At the individual pack level, routes to reducing the product footprint include optimizing form factor (size, weight), material chemistry, recycled content, and recyclability – all of which can have an overall impact. The balance lies between the degree of improvement targeted and the specifier’s views on the acceptable complexity of change, interpretation of regulations, level of required impact, and, in some cases, the country or healthcare situation that the product will be used in.

Informed changes to packaging should be made with quantified, meaningful impacts in mind, while still maintaining engineering safety margins and ensuring the product functions as intended. Packaging manufacturers need to make the change and deliver the impacts at a pace matching OEMs’ corporate commitments – in one example, aiming for a 25% packaging waste reduction by 2025, which is a pace of change greater than previously seen. 

A commonly used approach to accelerate and de-risk change, and to allow wider evaluation at an early stage in the packaging design process, is the use of in silico simulation. This involves virtually modeling potential performance and outputting a narrow list of high-probability-of-success options for in vitro evaluation through classical physical trials. 

Simulation analysis has been adapted to meet the challenges of thermoformed healthcare plastics, presenting stakeholders with intellectual data to clearly verify, communicate and understand the complex information required to select valuable solutions efficiently. Simulation can give packaging engineers and their medical device OEM customers valuable information about the performance of a package design early in the process without investing in the creation of physical samples for experimenting/testing. This type of simulation testing can now be applied to designing for sustainability. By identifying critical to quality attributes (CTQ) early and driving more optimal designs, simulation reduces unnecessary product components and raw materials usage, and longer-term prevents unnecessary manufacturing and transit-related defects of packaging systems.

Simulation techniques can replace physical design screening with virtual evaluation. This uses finite element analysis to model the physical dimension of characterized materials transforming these “digital twins” on rendered molds to final pack formats. In-silico evaluation allows the impact of small to gross changes in the form factor, mold design, materials thickness, and even alternative materials to be evaluated. As a virtual process, constraints of machine time, tool production, and availability are bypassed. The output derived from a simulation is highly quantified.   
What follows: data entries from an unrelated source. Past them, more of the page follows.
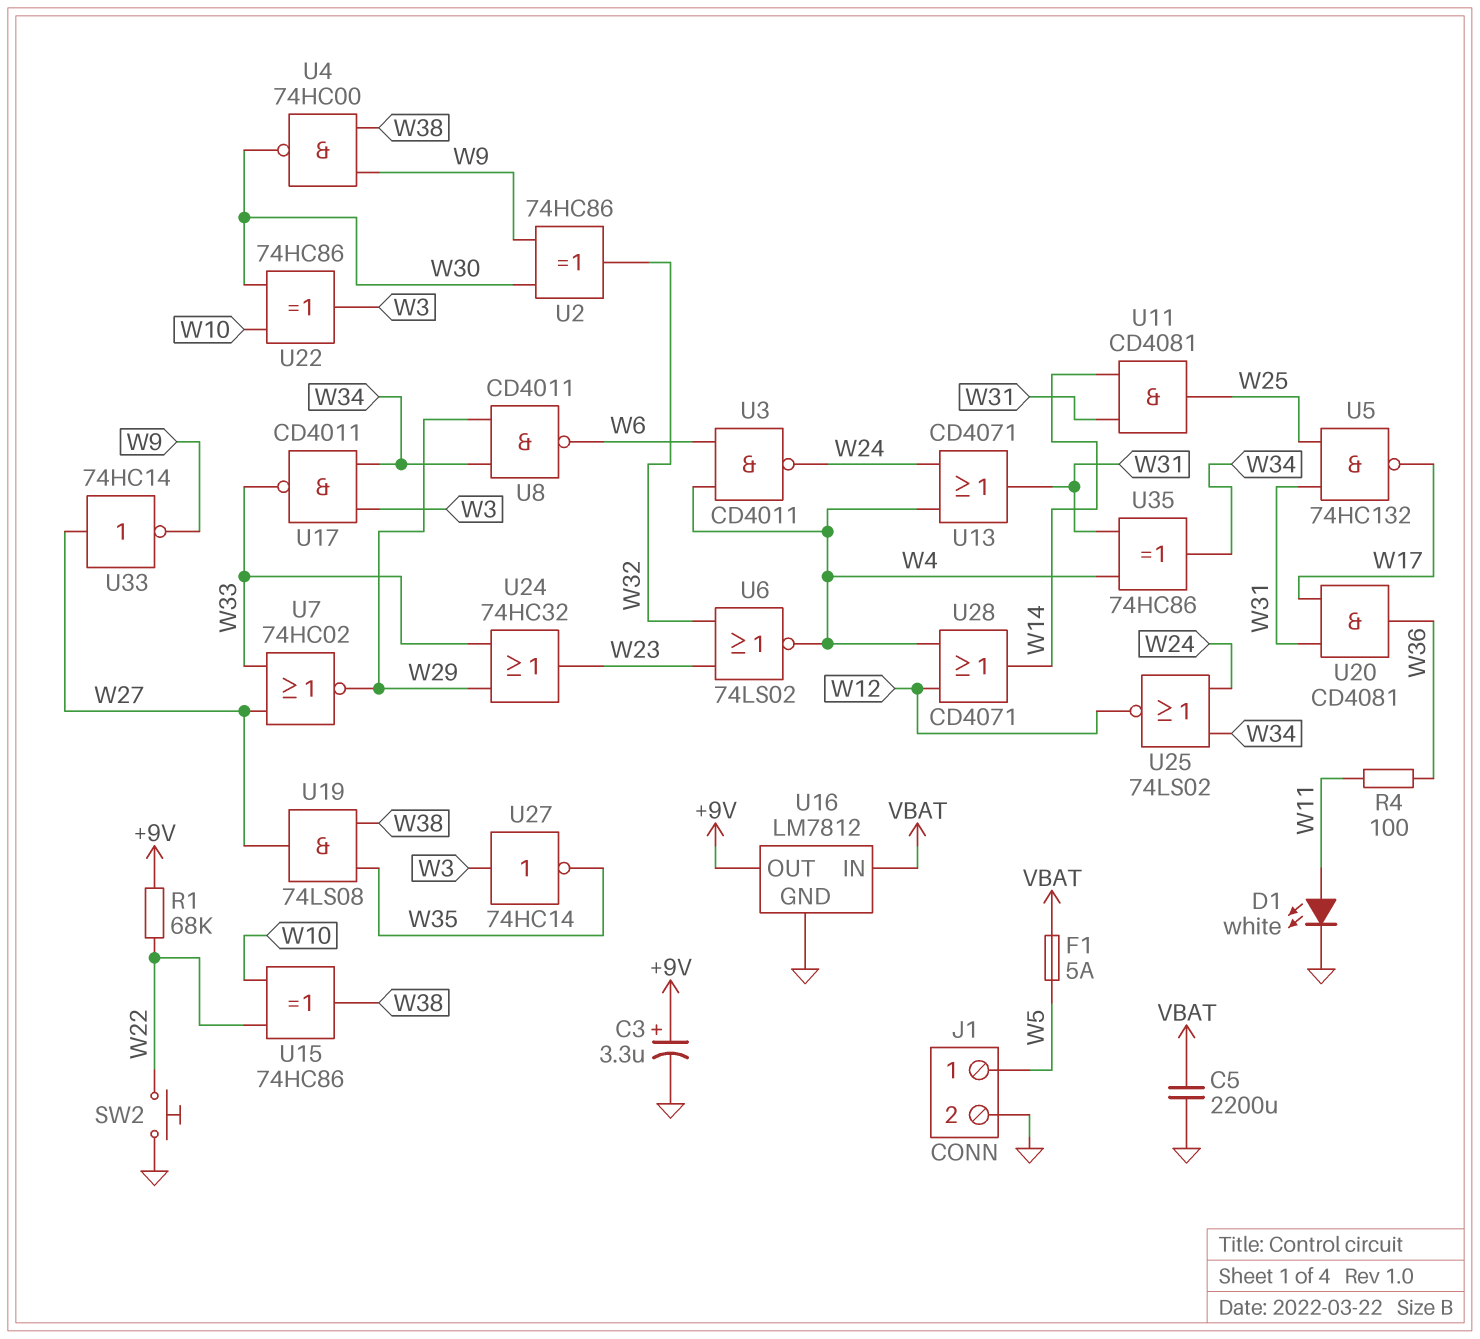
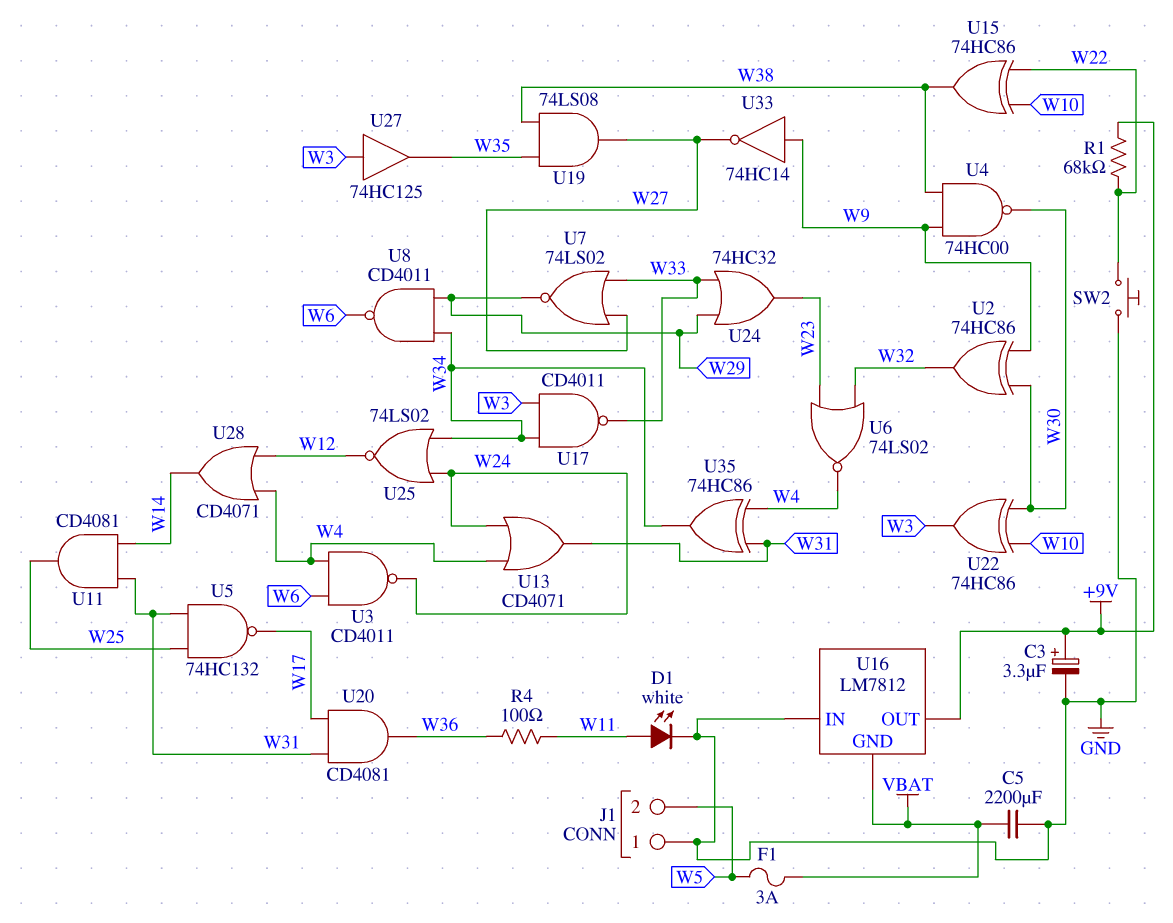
F1: 5A (VBAT, W5) -> 3A (VBAT, W5)
J1 pin 1: W5 -> GND
J1 pin 2: GND -> W5
U7: NOR 74HC02 (in W27, in W33, out W29) -> NOR 74LS02 (in W27, in W33, out W29)
U16 pin GND: GND -> VBAT
U16 pin IN: VBAT -> GND
U27: NOT 74HC14 (in W3, out W35) -> buffer 74HC125 (in W3, out W35)
U33: NOT 74HC14 (in W27, out W9) -> NOT 74HC14 (in W9, out W27)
Simulation can, for example, be used to optimize lightweighting by modeling the thickness of every finite element across the forming, as well as identifying any failure points. This can reduce a product’s greenhouse gas footprint, including waste, logistics emissions, and energy used in manufacturing. Minimum material-to-pass safety thresholds can be extrapolated to give optimized design decisions, backed quantitatively to support or evidence changes. Identification of failure points enables in silico re-designs of the mold rendering, evaluating mold changes that could enable ultimate lightweighting.  

 Conclusion 

Good product design supports enhanced sustainability by minimizing the amount of waste that ends up in landfills or incinerators and reduces the environmental impacts caused by producing virgin plastics. In a literature review conducted by HPRC, Life Cycle Assessment (LCA) “studies comparing recycling to other disposal methods concluded that recycling had a lower environmental impact than landfill or incineration with energy recovery, particularly due to the benefits of avoiding virgin plastic production.”